[Start of Attachment]

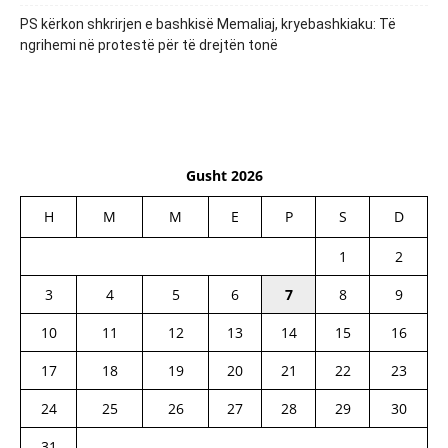
PS kërkon shkrirjen e bashkisë Memaliaj, kryebashkiaku: Të
ngrihemi në protestë për të drejtën tonë
Gusht 2026
H
M
M
E
P
S
D
1
2
3
4
5
6
7
8
9
10
11
12
13
14
15
16
17
18
19
20
21
22
23
24
25
26
27
28
29
30
31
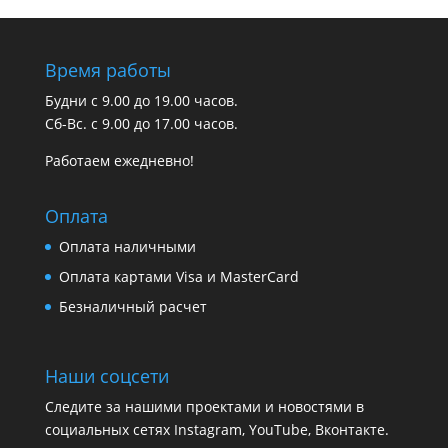
Время работы
Будни с 9.00 до 19.00 часов.
Сб-Вс. с 9.00 до 17.00 часов.
Работаем ежедневно!
Оплата
Оплата наличными
Оплата картами Visa и MasterCard
Безналичный расчет
Наши соцсети
Следите за нашими проектами и новостями в
социальных сетях Instagram, YouTube, Вконтакте.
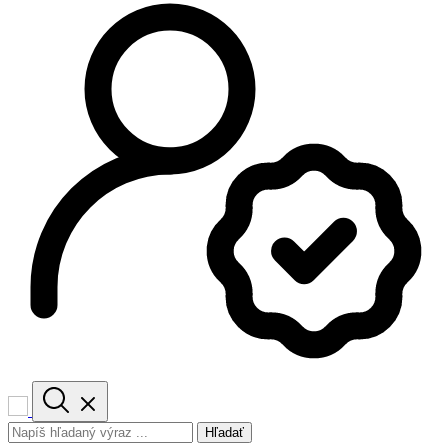
Hľadať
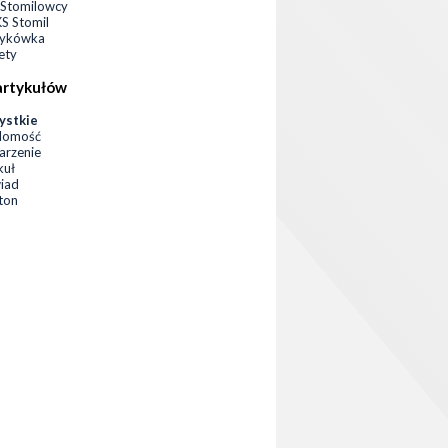
Stomilowcy
 Stomil
zykówka
ety
artykułów
ystkie
domość
rzenie
kuł
iad
eton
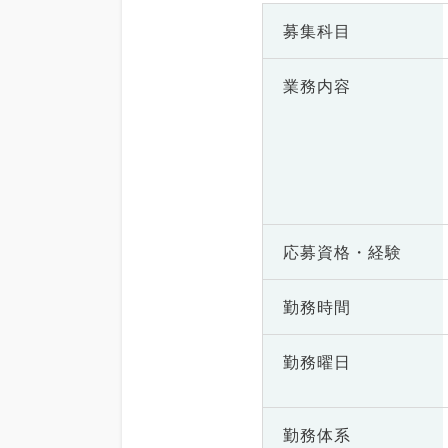
募集科目
業務内容
応募資格・
経験
勤務時間
勤務曜日
勤務体系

[End of Attachment]

§ Exercise
State how many lines of the listing hold the string "часов"; reply with the number and nothing else.

§ Answer to the problem
2